Common Herbs for Natural Health is an essential herbal for the newcomer to the expert. Juliette de Bairacli utilizes her Gypsy wisdom and decades of studying herbs and healing to create a book filled with natural remedies and recipes. What a treasure! Her respect and love for the plants, the earth, and the medicinal knowledge garnered from people of all ethnic origins is powerful, practical, and sensible. My gardens and personal health are already benefiting from this intelligent and tender book.
I must have an earlier edition because there is no cheesy picture on it. I have carried this book around with me for years, at least 20. Periodically I read it like a novel. I don't remember any of it, except now maybe I will because I have a garden and I'm growing some of the herbs. But there is something in the voice and the writing style in this book that comforts me. I don't really read it for the valuable information. I just find it soothing. I'm not much of a reader of non-fiction. I think this woman is somehow a print guru for me. I think reading this book adjusts my chakras or some such thing. She introduces the herbs kind of like they are people. You get a feel for their personalities. She tells you how the Arab bedouins or the gypsies, or the Mexican indians used them. And she knows this because she lived with all these peoples. I have a kind of allergy to styles which have a "new age" feeling. Maybe it's because the author is a vet, and treats animals with herbs. Maybe it's because there's a bit of british in her english, or because she plants Rosemary in Galilee where she lives. Anyway I come back to it again and again for reasons that are more literary or spiritual than herbal.
"Teeming in the countryside, the world over, are medicinal herbs and edible plants; it shows disbelief in the power of God to pass them by."

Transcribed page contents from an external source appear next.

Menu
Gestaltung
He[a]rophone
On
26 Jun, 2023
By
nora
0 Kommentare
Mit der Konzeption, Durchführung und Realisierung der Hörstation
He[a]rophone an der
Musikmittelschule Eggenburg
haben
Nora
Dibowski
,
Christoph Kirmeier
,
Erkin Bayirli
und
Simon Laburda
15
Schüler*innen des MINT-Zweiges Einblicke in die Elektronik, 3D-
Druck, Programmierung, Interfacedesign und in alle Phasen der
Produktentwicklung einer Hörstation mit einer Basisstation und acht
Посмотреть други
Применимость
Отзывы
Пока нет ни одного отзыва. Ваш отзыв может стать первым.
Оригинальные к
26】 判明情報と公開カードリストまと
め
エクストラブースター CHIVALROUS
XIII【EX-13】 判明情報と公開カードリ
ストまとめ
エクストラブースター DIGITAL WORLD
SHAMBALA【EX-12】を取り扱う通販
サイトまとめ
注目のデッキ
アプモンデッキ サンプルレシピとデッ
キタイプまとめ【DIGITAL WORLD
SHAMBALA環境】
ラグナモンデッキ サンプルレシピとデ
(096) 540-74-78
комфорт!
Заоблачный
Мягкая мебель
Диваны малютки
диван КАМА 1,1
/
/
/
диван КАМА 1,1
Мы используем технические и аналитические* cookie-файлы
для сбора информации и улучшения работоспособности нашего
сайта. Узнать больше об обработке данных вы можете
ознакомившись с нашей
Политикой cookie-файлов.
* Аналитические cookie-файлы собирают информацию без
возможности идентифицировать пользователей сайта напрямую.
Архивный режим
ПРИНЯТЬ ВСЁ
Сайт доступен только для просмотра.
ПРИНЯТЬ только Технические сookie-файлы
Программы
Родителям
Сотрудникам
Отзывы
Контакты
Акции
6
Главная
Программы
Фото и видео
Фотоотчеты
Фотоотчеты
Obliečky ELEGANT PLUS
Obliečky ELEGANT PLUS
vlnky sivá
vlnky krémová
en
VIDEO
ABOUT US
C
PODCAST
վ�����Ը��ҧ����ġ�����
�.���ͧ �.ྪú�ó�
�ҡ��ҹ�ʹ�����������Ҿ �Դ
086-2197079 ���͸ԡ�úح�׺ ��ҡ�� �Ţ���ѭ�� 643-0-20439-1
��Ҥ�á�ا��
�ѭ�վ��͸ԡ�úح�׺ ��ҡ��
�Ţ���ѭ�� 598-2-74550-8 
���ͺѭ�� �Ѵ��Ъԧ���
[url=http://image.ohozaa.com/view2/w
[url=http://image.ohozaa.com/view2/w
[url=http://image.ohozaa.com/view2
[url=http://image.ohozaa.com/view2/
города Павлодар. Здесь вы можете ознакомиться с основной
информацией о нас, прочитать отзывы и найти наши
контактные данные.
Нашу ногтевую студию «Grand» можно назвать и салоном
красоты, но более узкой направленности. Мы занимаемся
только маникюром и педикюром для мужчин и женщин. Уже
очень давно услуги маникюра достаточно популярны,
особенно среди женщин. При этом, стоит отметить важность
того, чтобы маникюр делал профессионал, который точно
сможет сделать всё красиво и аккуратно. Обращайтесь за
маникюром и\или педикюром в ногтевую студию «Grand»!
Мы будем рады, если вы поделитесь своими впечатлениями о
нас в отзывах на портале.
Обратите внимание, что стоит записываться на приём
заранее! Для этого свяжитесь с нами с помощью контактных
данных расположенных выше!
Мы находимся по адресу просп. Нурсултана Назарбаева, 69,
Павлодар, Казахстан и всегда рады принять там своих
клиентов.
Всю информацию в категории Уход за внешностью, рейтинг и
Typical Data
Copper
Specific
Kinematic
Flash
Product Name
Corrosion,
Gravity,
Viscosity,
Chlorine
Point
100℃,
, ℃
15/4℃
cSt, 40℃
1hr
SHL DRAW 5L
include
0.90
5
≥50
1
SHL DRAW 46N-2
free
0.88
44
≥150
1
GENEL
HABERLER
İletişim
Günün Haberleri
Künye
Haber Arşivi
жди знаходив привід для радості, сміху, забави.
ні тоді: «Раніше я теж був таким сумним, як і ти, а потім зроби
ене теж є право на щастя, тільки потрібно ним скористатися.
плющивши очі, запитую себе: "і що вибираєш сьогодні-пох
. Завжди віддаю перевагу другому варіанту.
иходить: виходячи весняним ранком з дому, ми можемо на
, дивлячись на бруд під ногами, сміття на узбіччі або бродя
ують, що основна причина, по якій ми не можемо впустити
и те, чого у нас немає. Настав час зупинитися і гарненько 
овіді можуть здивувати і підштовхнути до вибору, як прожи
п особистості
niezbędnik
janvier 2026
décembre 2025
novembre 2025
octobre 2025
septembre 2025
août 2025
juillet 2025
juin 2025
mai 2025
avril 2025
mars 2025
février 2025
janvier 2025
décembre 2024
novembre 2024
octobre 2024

I was really drawn in by this herbalist's spiritual take on herbal healing. In several places in the book, she makes biblical references to passages that suggest that God provided all manner of natural healing remedies. I was also heartened that she confirmed that the use of herbal medicine for illness requires faith. These remedies may be slow, sometimes it may seem they are not working because they are so slow. The condition being treated may even worsen at first. But, with persistence and faith, the treatments do work, as Juliette says, she herself sometimes worried that the remedy was not working, but had faith. She knew that, to paraphrase, the herb had always cured and must cure the ailment it is known to cure, because God provided these remedies to us.
Juliette de Bairacli Levy is one of the modern mothers of herbal lore, and this book is about 40 years old, but the time-tested wisdom holds true. The remedies I have tried thus far at her suggestion have brought me relief-along with trust, of course, and with a healthy lifestyle. I will certainly keep this as future reference, along with my other herbals. Juliette's methods are old, and she was extremely dedicated to the natural (and nomadic) lifestyle, so I do think that for modern readers, more modern books on herbalism may offer easier tips on remedies and preparation.